The property revaluation process in Bibb County has garnered its share of headlines in recent months, but several other midstate counties are finishing up new assessments as well.
Crawford, Peach, Laurens and Twiggs counties are among them.
In Crawford County, average property values climbed about 30 percent since the last assessments in 2007, said Al Brown, chairman of the board of assessors.
That’s a little more than the median increase that Bibb County homeowners saw with their new valuations.
So far, Crawford County, which has about 8,600 properties, has received 326 appeals, Brown said. That’s about 3.8 percent of its total property owners.
“It’s a lot less than I expected we’d see, considering the big jump in values,” he said.
A county must have less than 5 percent of the tax digest’s total value or fewer than 5 percent of the total number of parcels under appeal before the digest can be submitted to the state for approval.

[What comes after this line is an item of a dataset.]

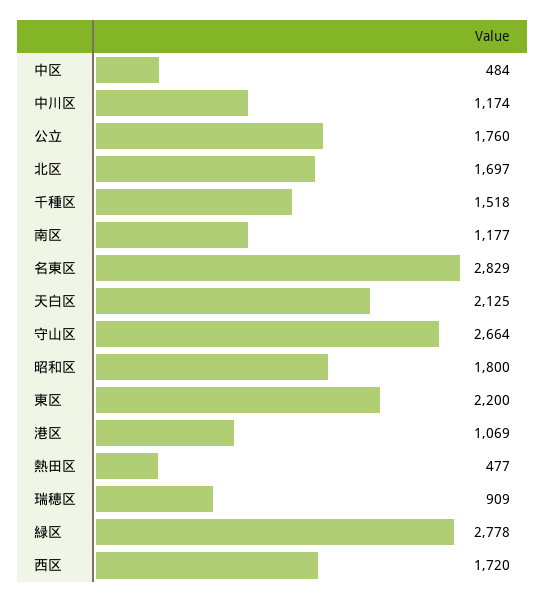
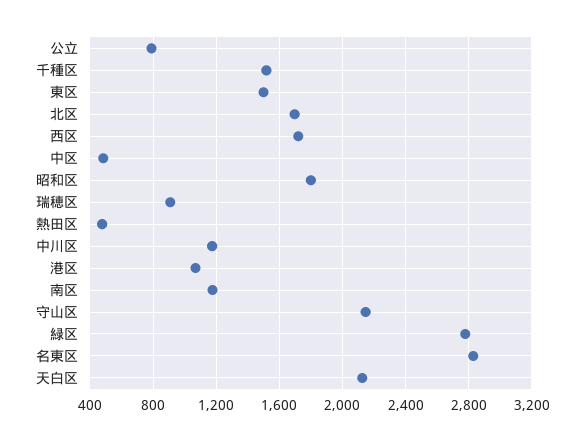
公立: 1760 -> 800
守山区: 2664 -> 2150
東区: 2200 -> 1500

Brown said he expects that tax bills will go out as scheduled this fall.
Peach County has received 374 appeals since its property assessment letters went out May 21, said Dennis Lee, the county’s chief tax appraiser.
That’s 2.8 percent of its approximately 13,500 properties.
“It’s about what I expected,” Lee said. “We’ve already resolved 110 of them.”
Lee said property values in Peach County had increased since the last assessment in 2006, but he declined to release estimates until the appeals process ends July 8.
“I don’t want it to interfere with the appeals process. People will see the average numbers and think something’s wrong just because their values aren’t exactly the same,” he said.
Residents in Twiggs County should receive their property assessment notices by the end of the week, said Earl Dennard, the county’s interim chief appraiser.
Dennard estimated that property values in Twiggs County have jumped 20 percent to 30 percent since the county’s last revaluation in 2000.
Laurens County is still in the process of getting its assessment notices sent out.
Kim Bryant, the county’s chief appraiser, said property owners should receive notices within the next two weeks.
While many midstaters have seen a jump in their property values in recent years, leading to higher tax bills in some cases, Lee said it’s not necessarily all bad news.
“When property values go up, the millage rates should go down, so it’s really a revenue neutral situation,” Lee said. “Plus, homeowners in this part of the state should be very thankful that their property values haven’t gone down like in other places in the country.
“I’d hate to think that the house I bought is worth less now than it was when I paid for it.”
In most of Georgia, property assessments cannot increase until 2011 under a bill signed into law in May by Gov. Sonny Perdue. There were exceptions in the law, however.